L’agenda Lgbtq, nelle scuole italiane, non conosce freni. Ma il Ddl Valditara sul consenso informato può rappresentare l’argine tanto atteso. Del resto, soltanto nell’ultimo biennio, le classi italiane sono state invase da progetti e percorsi educativi sull’«affettività», sull’«identità di genere» e sul «superamento degli stereotipi». L’alleanza tra l’ideologia di sinistra, che negli istituti scolastici resta maggioritaria, e l’associazionismo pro gender ha invaso le aule scolastiche.

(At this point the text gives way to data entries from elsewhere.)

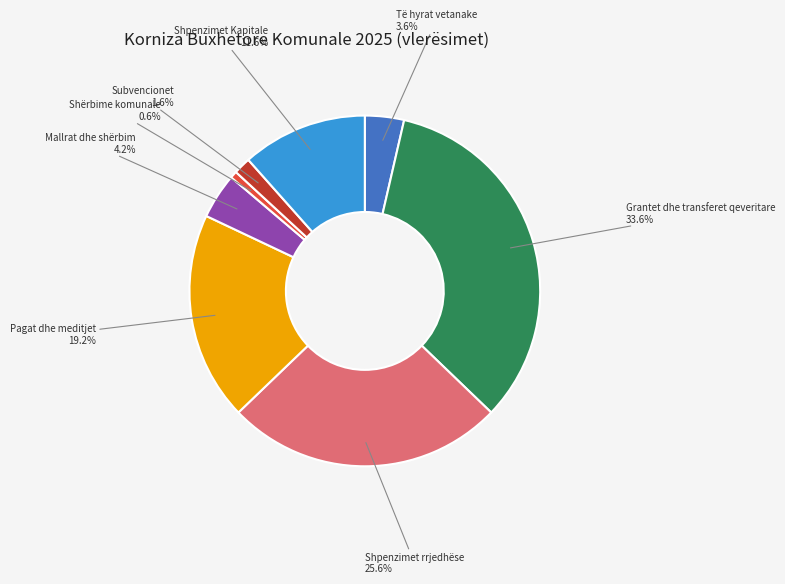

How many slices are in this pie chart?

8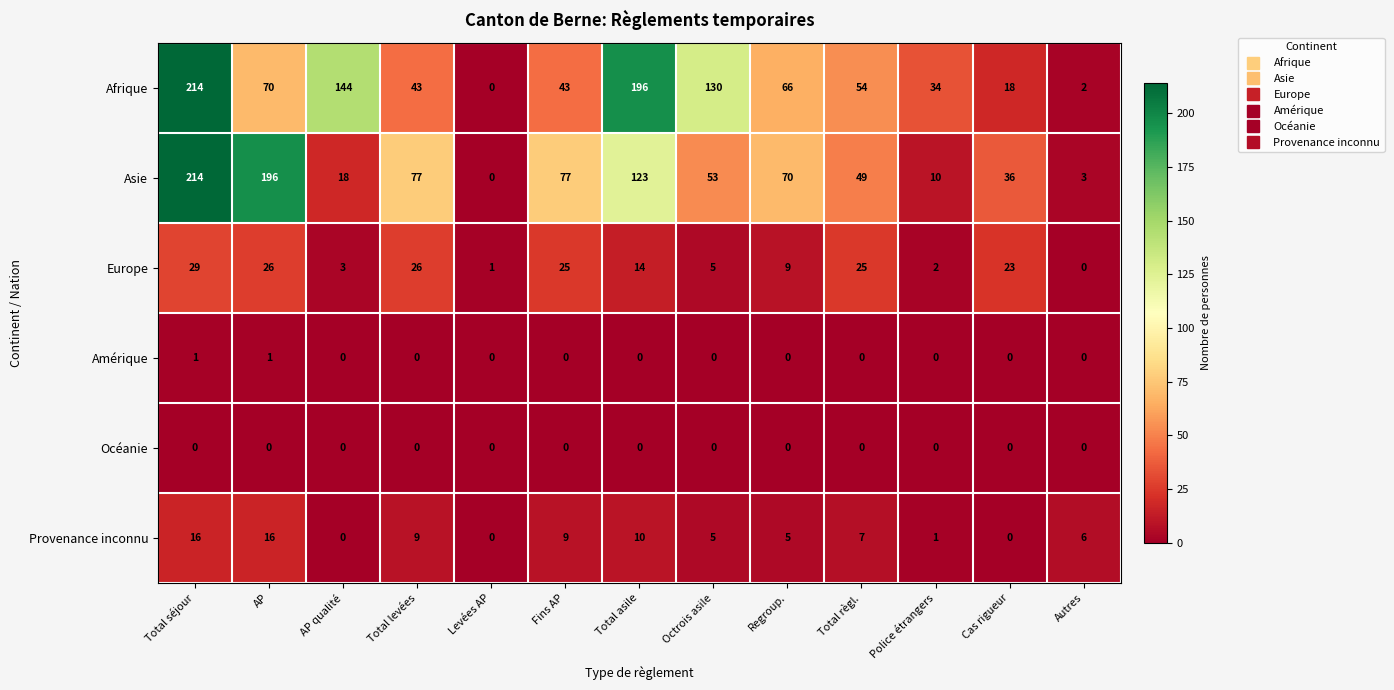

Read the Provenance inconnu value at Total règl., to the nearest 10.

10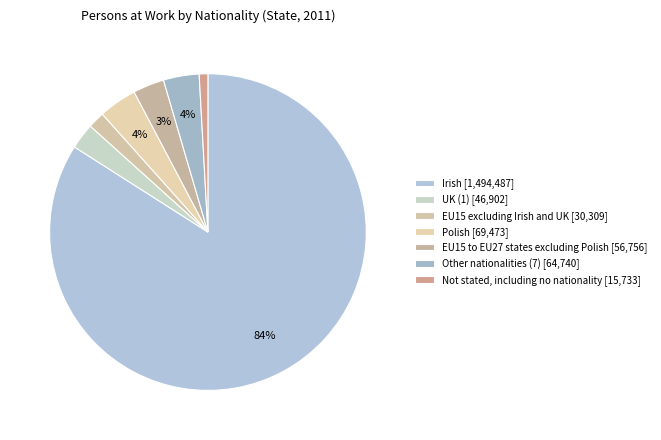

Rank the categories by value from highest to lowest.

Irish, Polish, Other nationalities (7), EU15 to EU27 states excluding Polish, UK (1), EU15 excluding Irish and UK, Not stated, including no nationality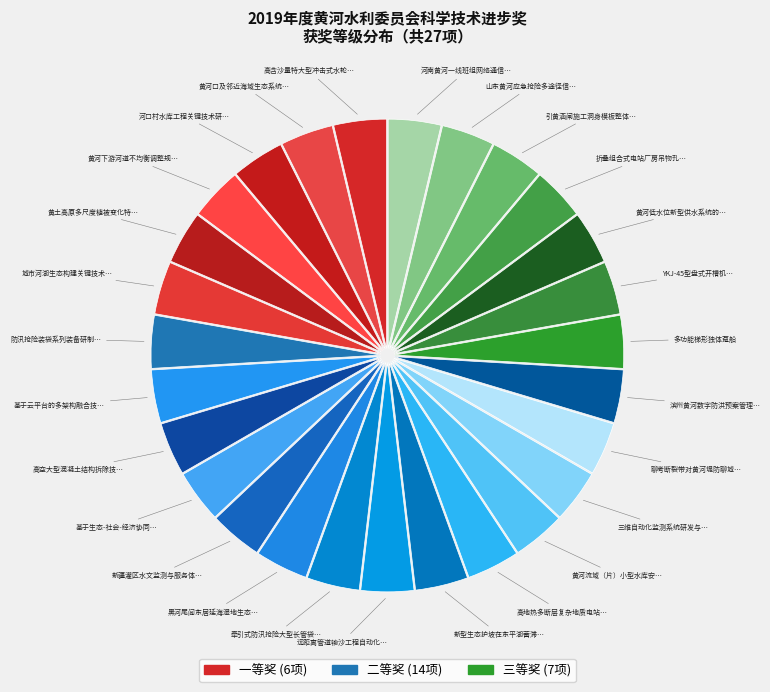

Rank the categories by value from lowest to highest.

一等奖, 三等奖, 二等奖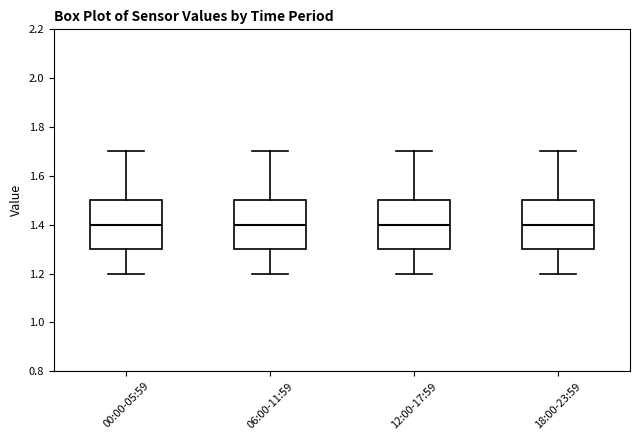

Reading left to right, transcribe this box plot: for each box, give where its median line is, the range the box spans, and where its two whiskers end, as read against the y-axis. The values are not printed on the chart, so give them approximately, as read against the axis.

00:00-05:59: median 1.4, box 1.3 to 1.5, whiskers 1.2 to 1.7
06:00-11:59: median 1.4, box 1.3 to 1.5, whiskers 1.2 to 1.7
12:00-17:59: median 1.4, box 1.3 to 1.5, whiskers 1.2 to 1.7
18:00-23:59: median 1.4, box 1.3 to 1.5, whiskers 1.2 to 1.7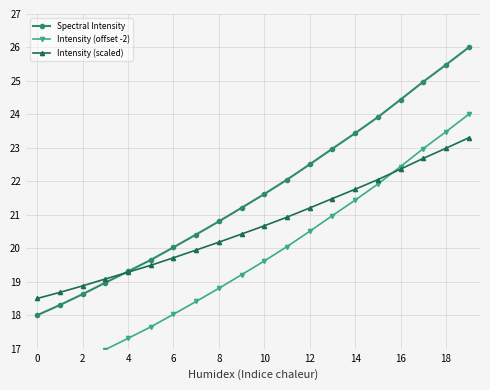

Is it true that Intensity (scaled) equals 19.3 at 4?

True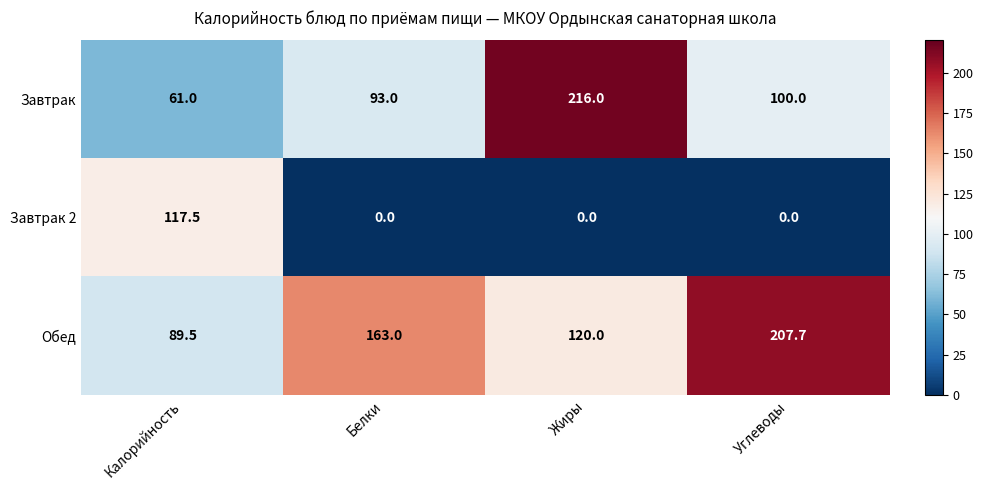

How many categories are shown in the chart?

4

L’elenco è lunghissimo. Ad Aviano, il nido d’infanzia «RossoGialloBlu» ha organizzato un progetto rivolto ai bambini da uno a sei anni. Secondo Fdi, l’iniziativa ha previsto «descrizioni esplicite di reazioni corporee e degli organi genitali». Nel XII Municipio di Roma, ancora, le scuole hanno introdotto alcuni libri sulle famiglie omogenitoriali. «Perché hai due mamme?» è uno dei titoli in questione. A Piacenza, anche grazie all’Arcigay, è stato caldeggiato l’uso sistematico della «schwa» nei testi. La Fondazione Libellula, a Galatina, ha promosso, sempre nelle scuole, un roadshow dal titolo «Storie spaziali per maschi del futuro». I bimbi della scuola primaria hanno così potuto imparare a «decostruire gli stereotipi di genere». Insomma, per Chiara Iannarelli, consigliere regionale di Fdi nel Lazio, la legge voluta da Valditara è più che necessaria. «É un passo importante - dice al Giornale - per ristabilire un corretto equilibrio tra scuola e famiglia».

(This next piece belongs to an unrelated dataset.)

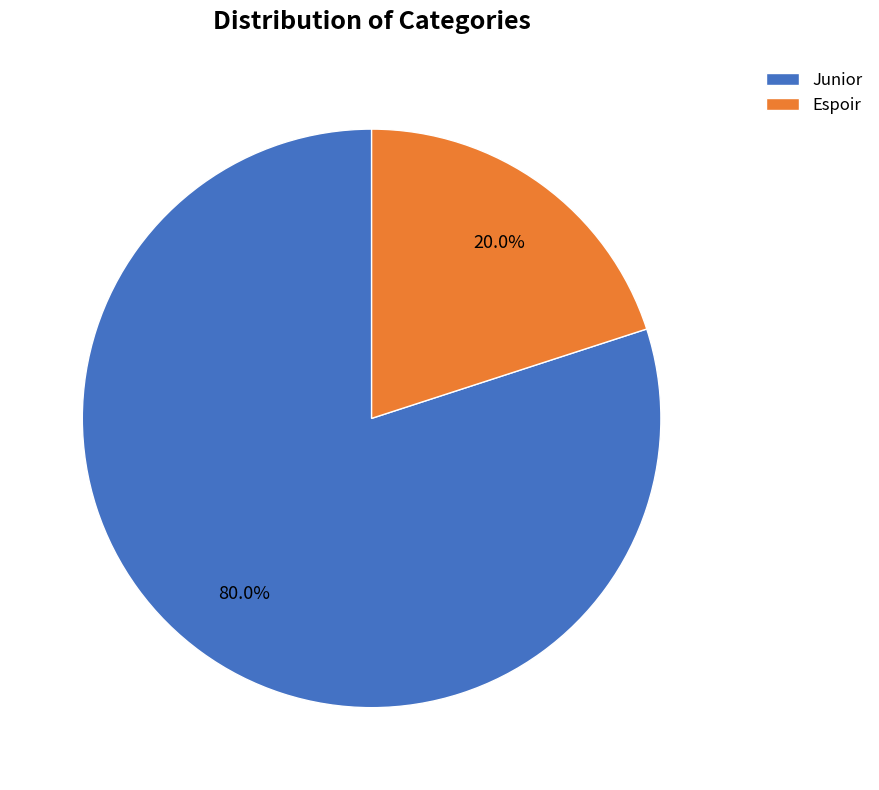

Which category has the smallest portion of the pie?

Espoir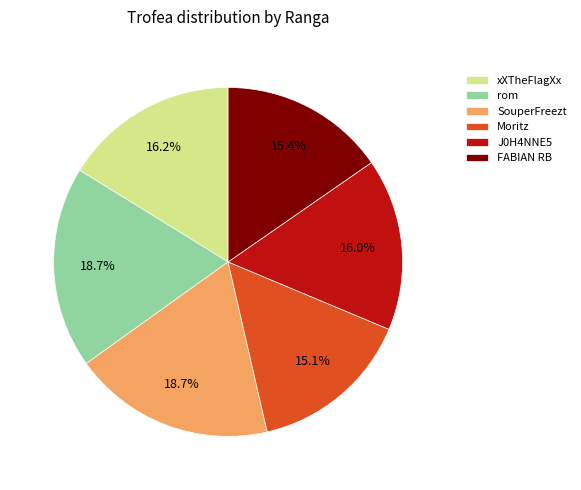

Is FABIAN RB the majority of the pie?

No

I genitori, con la nuova disposizione, dovranno essere informati e coinvolti nelle scelte che riguardano i loro figli. In risposta, a settembre è previsto il più classico degli «autunni caldi», orientato anche in favore delle istanze Lgbtq: la sinistra di piazza è pronta a protestare contro la legge che può frenare il tentativo di colonizzazione culturare. L’elenco dei «progetti», per ora, resta sterminato. A Milano, nell’anno scolastico 2025-2026, è stato attivato un «progetto benessere» al Liceo Scientifico «P.Bottoni». In questo contesto, l’associazione Ala Milano, in collaborazione con Durex Italia, ha previsto incontri sui rapporti affettivi e sessuali. Per il partito guidato da Giorgia Meloni, «tra le finalità dichiarate rientrano anche riflessioni su identità di genere, orientamento e sessualità». La Iannarelli segnala pure come il Ddl Valditara abbia scardinato la pratica della «didattica curricolare obbligatoria», un trucco per evitare che gli studenti possano non partecipare.
Ma la battaglia «pro gender», nelle aule italiane, non è passata soltanto dai percorsi didattici. Nel biennio trascorso, in diversi istituti scolastici sono state soppresse la Festa della mamma e quella del Papà: per non creare disagio alle famiglie arcobaleno.